Heat Convection

1. Sep 13, 2014

swiftmatt

1. The problem statement, all variables and given/known data

Heat is convected away from an object at the rate given by the following formula:

ΔQ / Δt = h*A*ΔT

Calculate the rate of convective heat loss in watts for an unclothed person standing in air at 23°C. Assume that the skin temperature is 34°C and that the body surface area is 1.5m2. Calculate for the following air speed: h = 12 w/m2 - °C ; air speed = 1m / sec.

(h is a coefficient that depends on the shape and the orientation of the object.)

2. Relevant equations

ΔQ / Δt = h*A*ΔT

3. The attempt at a solution

Our teacher gave us this a problem to work on at home. Before solving, I tried to find all my known variables, but I don't understand where I would get some of the values of these variables from the above information. This includes the difference in time. Any help and explanation on this problem would be very helpful. I was given 3 more values to plug in for h and wind speed, so If I learn how to do this one, I'm sure I can figure out the rest of them.

2. Sep 13, 2014

haruspex

There is no specific time period. You are asked for a rate. In fact, the left hand side of your equation should really be dQ/dt (the instantaneous rate of heat loss), not ΔQ/Δt (which would be the average rate of heat loss over a period Δt).
There seems to be something missing in your equation on the right hand side. There's no variable for the air speed. On the other hand, h is given as Wm-2C-1. This implies h already has the affect of the air speed factored in, so I don't know why you are given it as a separate data value.

3. Sep 13, 2014

CWatters

dQ/dt (or ΔQ/Δt) is "change in Energy"/"change in Time" which is the Power (in Watts). So the equation is really..

Power = h*A*ΔT

In case it's not obvious the ΔT part is the difference between air and body temperature. So you appear to have all you need.

I agree with Haruspex that the air speed info appears to be superfluous. You can find the equation elsewhere on the web and the units given are the same (eg h is the heat transfer coefficient in W/(m2K). Perhaps check the question you posted is word for word correct.

4. Sep 13, 2014

CWatters

Ok I just spotted this bit.

It looks like h depends on the wind speed as he's given you four values of wind speed and the corresponding value of h.

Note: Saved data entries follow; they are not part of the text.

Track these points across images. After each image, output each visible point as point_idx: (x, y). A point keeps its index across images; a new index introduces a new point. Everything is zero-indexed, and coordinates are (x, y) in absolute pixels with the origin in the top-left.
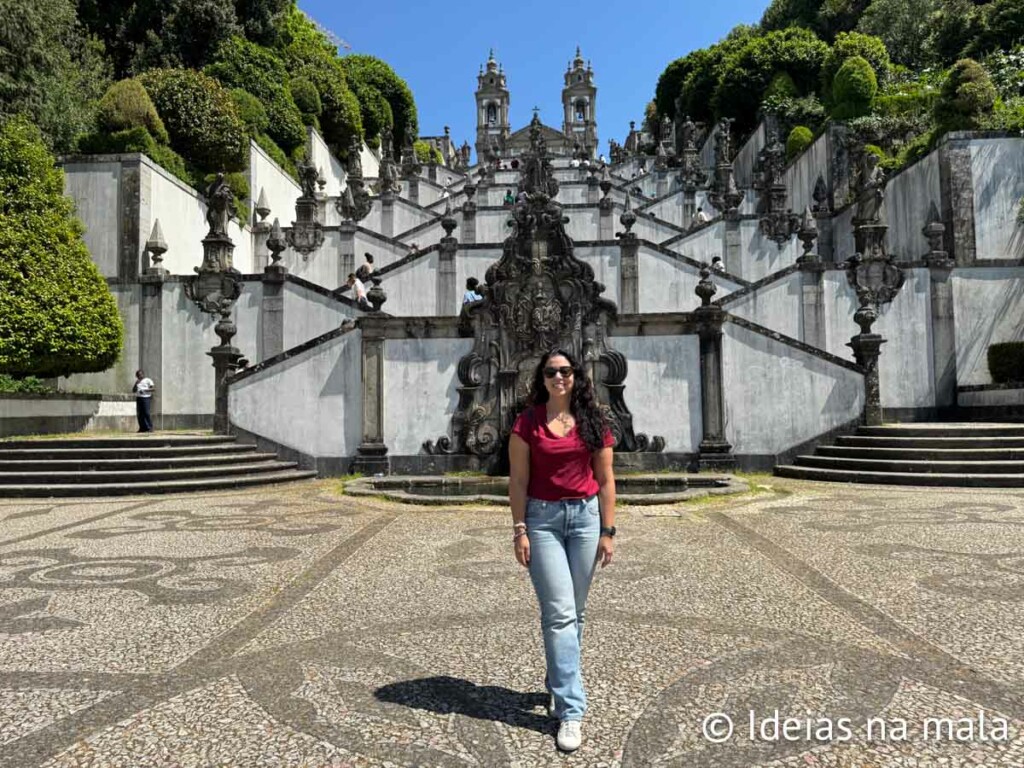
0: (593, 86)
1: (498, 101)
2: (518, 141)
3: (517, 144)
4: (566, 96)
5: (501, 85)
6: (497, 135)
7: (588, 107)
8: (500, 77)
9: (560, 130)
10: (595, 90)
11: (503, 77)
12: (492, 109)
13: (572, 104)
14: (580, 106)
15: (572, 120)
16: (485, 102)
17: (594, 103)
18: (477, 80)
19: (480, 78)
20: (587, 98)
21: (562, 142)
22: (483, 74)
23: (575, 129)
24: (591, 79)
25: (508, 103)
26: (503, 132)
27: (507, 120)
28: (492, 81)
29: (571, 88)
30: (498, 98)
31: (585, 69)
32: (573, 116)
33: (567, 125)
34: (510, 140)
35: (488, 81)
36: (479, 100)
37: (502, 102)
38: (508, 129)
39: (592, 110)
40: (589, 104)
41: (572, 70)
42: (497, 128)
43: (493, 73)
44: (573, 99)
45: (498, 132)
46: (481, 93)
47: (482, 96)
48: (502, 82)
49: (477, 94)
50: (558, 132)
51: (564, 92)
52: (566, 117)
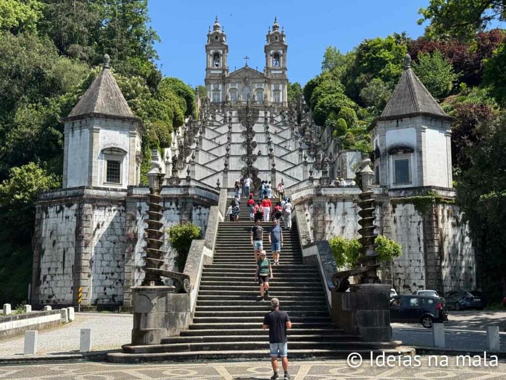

So run the equation four times, with each value of h. That will give you four wind speeds (supplied in the problem) and four values for the Power (that you calculate).

For extra credit plot a graph of wind speed vs Power.

5. Sep 13, 2014

Staff: Mentor

In heat transfer analysis, we don't refer to it as the power. The terminology we use is what your teacher used, the rate of convective heat loss.

6. Sep 13, 2014

swiftmatt

Using P = h*A*ΔT, given:

h = 12
A = 1.5
ΔT = -11, (23 - 34)

P = -99

However, I am confused about my units. I see that Chestermiller says Power doesn't exactly correlate to heat transfer, and when I look at my units of measure, I get the following:

P = h*A*ΔT

(watts) = (watts*m2*°C) / (m2 - °C)

The terms on the left side don't match the terms on the right side? Or maybe I am looking at something wrong? If it helps, here are the other h and air speeds he gave us for the problem.

h = 6 w/m2 - °C ; air speed = still
h = 28 w/m2 - °C ; air speed = 5 m / sec.

7. Sep 13, 2014

Staff: Mentor

That's not what I said. What I said was the Power is not the conventional term that is used in practice to describe rate of heat flow. Rate of heat flow also has units of W, however.

Chet

8. Sep 13, 2014

swiftmatt

I understand what you mean. In any case, I still don't understand the difference in terms (left side not corresponding to the right side). I'm also curious if my answer is correct.

9. Sep 13, 2014

Staff: Mentor

I get $(12\frac{W}{m^2C})(1.5m^2)(34C-23C)$=198 W (rate of heat loss).

Chet

10. Sep 13, 2014

swiftmatt

delete.

Last edited: Sep 13, 2014
11. Sep 13, 2014

swiftmatt

I plugged in the wrong h and thinking i was getting the result for another h. Thanks again Chestermiller. Great explanation. This thread can be closed.